#### MATERIAL SHOWN
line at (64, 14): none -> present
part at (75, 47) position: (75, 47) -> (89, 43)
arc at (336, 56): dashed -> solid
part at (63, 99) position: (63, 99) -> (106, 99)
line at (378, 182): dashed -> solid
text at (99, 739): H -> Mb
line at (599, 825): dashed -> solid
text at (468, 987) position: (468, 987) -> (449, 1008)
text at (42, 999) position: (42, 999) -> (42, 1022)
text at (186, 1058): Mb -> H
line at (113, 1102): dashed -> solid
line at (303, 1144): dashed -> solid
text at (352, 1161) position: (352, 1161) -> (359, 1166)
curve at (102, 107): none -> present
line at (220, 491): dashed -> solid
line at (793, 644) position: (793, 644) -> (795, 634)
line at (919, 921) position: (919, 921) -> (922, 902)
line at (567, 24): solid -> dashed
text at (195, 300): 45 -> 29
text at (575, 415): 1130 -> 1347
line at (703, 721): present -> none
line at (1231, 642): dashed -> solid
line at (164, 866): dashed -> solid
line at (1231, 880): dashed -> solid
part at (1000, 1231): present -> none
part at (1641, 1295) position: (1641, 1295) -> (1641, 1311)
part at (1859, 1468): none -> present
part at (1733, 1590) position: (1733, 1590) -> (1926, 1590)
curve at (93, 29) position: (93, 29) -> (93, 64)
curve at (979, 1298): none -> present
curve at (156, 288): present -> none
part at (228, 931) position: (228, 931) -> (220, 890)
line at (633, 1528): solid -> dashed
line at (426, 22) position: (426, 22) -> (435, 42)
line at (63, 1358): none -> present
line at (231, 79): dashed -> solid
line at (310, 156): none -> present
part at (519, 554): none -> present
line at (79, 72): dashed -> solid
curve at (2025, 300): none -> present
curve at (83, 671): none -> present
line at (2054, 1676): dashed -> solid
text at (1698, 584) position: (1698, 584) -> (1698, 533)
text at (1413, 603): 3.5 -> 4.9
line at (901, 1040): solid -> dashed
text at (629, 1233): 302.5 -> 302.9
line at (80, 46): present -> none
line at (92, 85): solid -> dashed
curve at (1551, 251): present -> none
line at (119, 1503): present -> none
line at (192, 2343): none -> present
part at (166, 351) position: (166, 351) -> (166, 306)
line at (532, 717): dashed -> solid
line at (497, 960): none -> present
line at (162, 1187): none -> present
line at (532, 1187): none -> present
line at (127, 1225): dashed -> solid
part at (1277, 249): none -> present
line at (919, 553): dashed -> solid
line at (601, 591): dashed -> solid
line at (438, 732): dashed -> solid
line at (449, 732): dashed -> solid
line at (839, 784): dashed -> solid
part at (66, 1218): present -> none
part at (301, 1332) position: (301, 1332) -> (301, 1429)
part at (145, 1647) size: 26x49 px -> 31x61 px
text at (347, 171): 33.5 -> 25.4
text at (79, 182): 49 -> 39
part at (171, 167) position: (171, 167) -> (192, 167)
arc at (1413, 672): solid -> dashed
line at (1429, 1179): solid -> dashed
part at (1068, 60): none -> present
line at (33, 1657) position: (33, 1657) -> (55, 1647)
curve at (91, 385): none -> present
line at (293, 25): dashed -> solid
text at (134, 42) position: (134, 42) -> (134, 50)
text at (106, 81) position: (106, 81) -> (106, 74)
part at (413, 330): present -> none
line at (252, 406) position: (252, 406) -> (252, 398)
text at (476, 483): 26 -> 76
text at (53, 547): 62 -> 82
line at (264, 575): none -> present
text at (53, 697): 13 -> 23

#### WRITTEN PROBLEM
Copy every one of the records above line for line, without changing a character.

#### ANSWER FOR THIS EXERCISE
line at (64, 14): none -> present
part at (75, 47) position: (75, 47) -> (89, 43)
arc at (336, 56): dashed -> solid
part at (63, 99) position: (63, 99) -> (106, 99)
line at (378, 182): dashed -> solid
text at (99, 739): H -> Mb
line at (599, 825): dashed -> solid
text at (468, 987) position: (468, 987) -> (449, 1008)
text at (42, 999) position: (42, 999) -> (42, 1022)
text at (186, 1058): Mb -> H
line at (113, 1102): dashed -> solid
line at (303, 1144): dashed -> solid
text at (352, 1161) position: (352, 1161) -> (359, 1166)
curve at (102, 107): none -> present
line at (220, 491): dashed -> solid
line at (793, 644) position: (793, 644) -> (795, 634)
line at (919, 921) position: (919, 921) -> (922, 902)
line at (567, 24): solid -> dashed
text at (195, 300): 45 -> 29
text at (575, 415): 1130 -> 1347
line at (703, 721): present -> none
line at (1231, 642): dashed -> solid
line at (164, 866): dashed -> solid
line at (1231, 880): dashed -> solid
part at (1000, 1231): present -> none
part at (1641, 1295) position: (1641, 1295) -> (1641, 1311)
part at (1859, 1468): none -> present
part at (1733, 1590) position: (1733, 1590) -> (1926, 1590)
curve at (93, 29) position: (93, 29) -> (93, 64)
curve at (979, 1298): none -> present
curve at (156, 288): present -> none
part at (228, 931) position: (228, 931) -> (220, 890)
line at (633, 1528): solid -> dashed
line at (426, 22) position: (426, 22) -> (435, 42)
line at (63, 1358): none -> present
line at (231, 79): dashed -> solid
line at (310, 156): none -> present
part at (519, 554): none -> present
line at (79, 72): dashed -> solid
curve at (2025, 300): none -> present
curve at (83, 671): none -> present
line at (2054, 1676): dashed -> solid
text at (1698, 584) position: (1698, 584) -> (1698, 533)
text at (1413, 603): 3.5 -> 4.9
line at (901, 1040): solid -> dashed
text at (629, 1233): 302.5 -> 302.9
line at (80, 46): present -> none
line at (92, 85): solid -> dashed
curve at (1551, 251): present -> none
line at (119, 1503): present -> none
line at (192, 2343): none -> present
part at (166, 351) position: (166, 351) -> (166, 306)
line at (532, 717): dashed -> solid
line at (497, 960): none -> present
line at (162, 1187): none -> present
line at (532, 1187): none -> present
line at (127, 1225): dashed -> solid
part at (1277, 249): none -> present
line at (919, 553): dashed -> solid
line at (601, 591): dashed -> solid
line at (438, 732): dashed -> solid
line at (449, 732): dashed -> solid
line at (839, 784): dashed -> solid
part at (66, 1218): present -> none
part at (301, 1332) position: (301, 1332) -> (301, 1429)
part at (145, 1647) size: 26x49 px -> 31x61 px
text at (347, 171): 33.5 -> 25.4
text at (79, 182): 49 -> 39
part at (171, 167) position: (171, 167) -> (192, 167)
arc at (1413, 672): solid -> dashed
line at (1429, 1179): solid -> dashed
part at (1068, 60): none -> present
line at (33, 1657) position: (33, 1657) -> (55, 1647)
curve at (91, 385): none -> present
line at (293, 25): dashed -> solid
text at (134, 42) position: (134, 42) -> (134, 50)
text at (106, 81) position: (106, 81) -> (106, 74)
part at (413, 330): present -> none
line at (252, 406) position: (252, 406) -> (252, 398)
text at (476, 483): 26 -> 76
text at (53, 547): 62 -> 82
line at (264, 575): none -> present
text at (53, 697): 13 -> 23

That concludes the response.